• TAREFA 1: No texto sobre o Plano dos Centenários, identifique todas as referências a anos, tanto números de anos como anos do calendário.
• TAREFA 2: Prossiga o texto sobre o Plano dos Centenários e a madeira das árvores arrancadas pelo ciclone, a partir da última frase apresentada.

• EXCERTO DO TEXTO:
■ ■ ■ ■ ■

A escola era um edifício? Na explicação do projeto do “Plano dos Centenários” era elucidativa a racionalidade que lhe presidiu. Esse projeto, que celebrava os oitocentos anos de nacionalidade e os trezentos da Restauração da Independência, surgia na sequência de um ciclone ocorrido em 1941. Estávamos na presença de uma razão de elevado coturno pedagógico…

Milhares de árvores foram arrancadas pelo vento. No acatar da sentença de Comenius, as escolas e as árvores convergiram num projeto de raiz. Para não desperdiçar madeira de tão boa qualidade, o ministério decidiu aproveitar a madeira das matas para atender a “uma necessidade gritante a nível nacional”.

■ ■ ■ ■ ■

• Linhas do conjunto de dados:
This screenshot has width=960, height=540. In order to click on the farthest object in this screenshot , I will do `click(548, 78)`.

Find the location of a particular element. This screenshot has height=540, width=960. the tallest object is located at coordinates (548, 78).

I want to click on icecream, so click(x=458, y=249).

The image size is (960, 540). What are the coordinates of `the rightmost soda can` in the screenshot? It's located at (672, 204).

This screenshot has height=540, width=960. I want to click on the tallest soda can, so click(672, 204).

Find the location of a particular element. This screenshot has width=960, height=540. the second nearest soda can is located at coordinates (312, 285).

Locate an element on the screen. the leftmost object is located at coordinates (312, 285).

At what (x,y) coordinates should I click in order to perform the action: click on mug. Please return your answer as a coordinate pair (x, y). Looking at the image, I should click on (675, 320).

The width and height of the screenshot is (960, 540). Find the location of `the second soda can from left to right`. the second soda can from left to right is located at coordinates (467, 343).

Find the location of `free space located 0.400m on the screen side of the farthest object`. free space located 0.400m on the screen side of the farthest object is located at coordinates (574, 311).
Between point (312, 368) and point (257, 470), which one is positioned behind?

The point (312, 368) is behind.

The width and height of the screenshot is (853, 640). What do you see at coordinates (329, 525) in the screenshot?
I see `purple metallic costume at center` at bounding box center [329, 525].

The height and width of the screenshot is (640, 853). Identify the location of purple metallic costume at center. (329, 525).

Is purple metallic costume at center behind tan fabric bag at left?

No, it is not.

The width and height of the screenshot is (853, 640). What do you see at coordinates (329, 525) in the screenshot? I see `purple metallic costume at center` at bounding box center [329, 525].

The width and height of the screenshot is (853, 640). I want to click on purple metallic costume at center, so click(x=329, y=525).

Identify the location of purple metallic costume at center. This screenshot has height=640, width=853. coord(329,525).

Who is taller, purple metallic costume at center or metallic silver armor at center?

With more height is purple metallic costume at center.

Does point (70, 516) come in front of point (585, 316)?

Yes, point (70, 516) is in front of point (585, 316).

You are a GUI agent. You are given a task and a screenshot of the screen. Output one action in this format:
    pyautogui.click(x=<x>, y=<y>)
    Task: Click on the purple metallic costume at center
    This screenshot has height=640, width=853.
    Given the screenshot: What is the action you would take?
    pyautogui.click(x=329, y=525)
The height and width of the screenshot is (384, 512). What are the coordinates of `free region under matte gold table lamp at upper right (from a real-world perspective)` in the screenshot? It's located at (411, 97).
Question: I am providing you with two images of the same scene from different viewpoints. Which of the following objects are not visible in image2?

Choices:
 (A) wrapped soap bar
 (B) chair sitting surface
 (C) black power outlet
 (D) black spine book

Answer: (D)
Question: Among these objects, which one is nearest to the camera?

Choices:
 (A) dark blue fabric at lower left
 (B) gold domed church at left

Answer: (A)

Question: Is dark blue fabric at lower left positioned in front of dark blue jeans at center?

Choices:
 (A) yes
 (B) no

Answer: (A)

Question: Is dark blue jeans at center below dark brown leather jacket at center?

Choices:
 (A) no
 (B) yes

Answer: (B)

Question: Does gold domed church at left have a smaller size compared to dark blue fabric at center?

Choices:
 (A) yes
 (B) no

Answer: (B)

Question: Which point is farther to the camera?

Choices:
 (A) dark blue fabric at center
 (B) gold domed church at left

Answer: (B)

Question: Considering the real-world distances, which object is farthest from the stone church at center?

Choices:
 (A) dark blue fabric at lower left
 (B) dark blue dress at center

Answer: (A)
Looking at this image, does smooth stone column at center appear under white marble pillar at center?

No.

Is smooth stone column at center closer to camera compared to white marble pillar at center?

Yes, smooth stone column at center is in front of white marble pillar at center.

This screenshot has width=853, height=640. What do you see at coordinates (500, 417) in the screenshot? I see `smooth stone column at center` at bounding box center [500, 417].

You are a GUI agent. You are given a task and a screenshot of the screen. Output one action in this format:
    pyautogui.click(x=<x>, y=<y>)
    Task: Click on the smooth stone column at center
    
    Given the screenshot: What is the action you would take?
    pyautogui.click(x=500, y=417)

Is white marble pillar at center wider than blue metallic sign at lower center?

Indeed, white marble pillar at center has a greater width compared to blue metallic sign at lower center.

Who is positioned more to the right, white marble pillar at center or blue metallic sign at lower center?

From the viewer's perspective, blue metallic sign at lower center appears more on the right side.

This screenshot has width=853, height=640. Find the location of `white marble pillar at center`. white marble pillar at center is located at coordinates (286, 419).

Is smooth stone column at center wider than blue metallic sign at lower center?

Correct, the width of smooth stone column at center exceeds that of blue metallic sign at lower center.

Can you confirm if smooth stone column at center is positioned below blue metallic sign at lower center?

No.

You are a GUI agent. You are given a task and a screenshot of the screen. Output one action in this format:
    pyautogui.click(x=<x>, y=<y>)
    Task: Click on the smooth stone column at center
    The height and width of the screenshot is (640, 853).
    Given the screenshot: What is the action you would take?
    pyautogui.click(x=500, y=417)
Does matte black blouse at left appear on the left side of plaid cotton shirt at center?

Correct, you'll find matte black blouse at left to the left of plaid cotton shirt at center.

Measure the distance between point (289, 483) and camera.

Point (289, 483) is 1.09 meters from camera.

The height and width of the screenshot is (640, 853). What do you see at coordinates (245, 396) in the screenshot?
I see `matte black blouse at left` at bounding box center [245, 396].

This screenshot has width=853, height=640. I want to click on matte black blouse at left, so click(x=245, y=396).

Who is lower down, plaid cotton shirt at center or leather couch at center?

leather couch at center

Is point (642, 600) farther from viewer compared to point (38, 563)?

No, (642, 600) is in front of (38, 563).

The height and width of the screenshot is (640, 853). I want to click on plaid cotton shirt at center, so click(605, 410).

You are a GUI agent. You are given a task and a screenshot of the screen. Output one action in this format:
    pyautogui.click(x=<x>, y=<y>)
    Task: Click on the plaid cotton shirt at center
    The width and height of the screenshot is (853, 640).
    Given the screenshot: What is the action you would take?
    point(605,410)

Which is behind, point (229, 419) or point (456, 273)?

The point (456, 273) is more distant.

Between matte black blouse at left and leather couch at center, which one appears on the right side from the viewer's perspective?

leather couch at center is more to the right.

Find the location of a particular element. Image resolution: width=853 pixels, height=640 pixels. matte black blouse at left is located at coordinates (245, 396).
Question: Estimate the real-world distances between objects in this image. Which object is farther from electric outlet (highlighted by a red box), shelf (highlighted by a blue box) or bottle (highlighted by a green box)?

■ ■ ■ ■ ■

• RESPOSTA 1:
- oitocentos anos (de nacionalidade)
- trezentos (anos da Restauração da Independência)
- 1941

• RESPOSTA 2:
O chamado “Plano dos Centenários” nasceu fruto do acaso e da necessidade. E o testamento de Joaquim Ferreira dos Santos, 1º barão, 1º visconde e 1º conde de Ferreira, assim rezava:

“Quero que os meus testamenteiros mandem construir e mobilar cento e vinte cinco casas para escolas primárias de ambos os sexos, nas terras que forem cabeças de concelho, tendo todas por uma mesma planta e com acomodação para vivenda do professor, não exercendo o custo de cada casa e mobília a quantia de 1 200$00 réis. E, pronta que esteja cada casa, será a mesma entregue à junta da paróquia”. 

O prédio a que a Filipa e a Cláudia chamavam “escola” era um exemplar do Plano dos Centenários, era uma “escola desativada”. O ministério mandara fechar escolas com menos de dez alunos. As crianças eram transportadas para grandes “armazéns de docentes e discentes”, à medida que o efeito colateral da desertificação de comunidades isoladas era consumado.

“Escolas desativadas” se foram transformando em asilos de idosos, sedes de associações e até em casas de habitação. A Filipa e a Cláudia transformaram uma “escola desativada” numa ágora de uma comunidade de aprendizagem. Finalmente, esse prédio de uma “escola desativada” virava espaço útil.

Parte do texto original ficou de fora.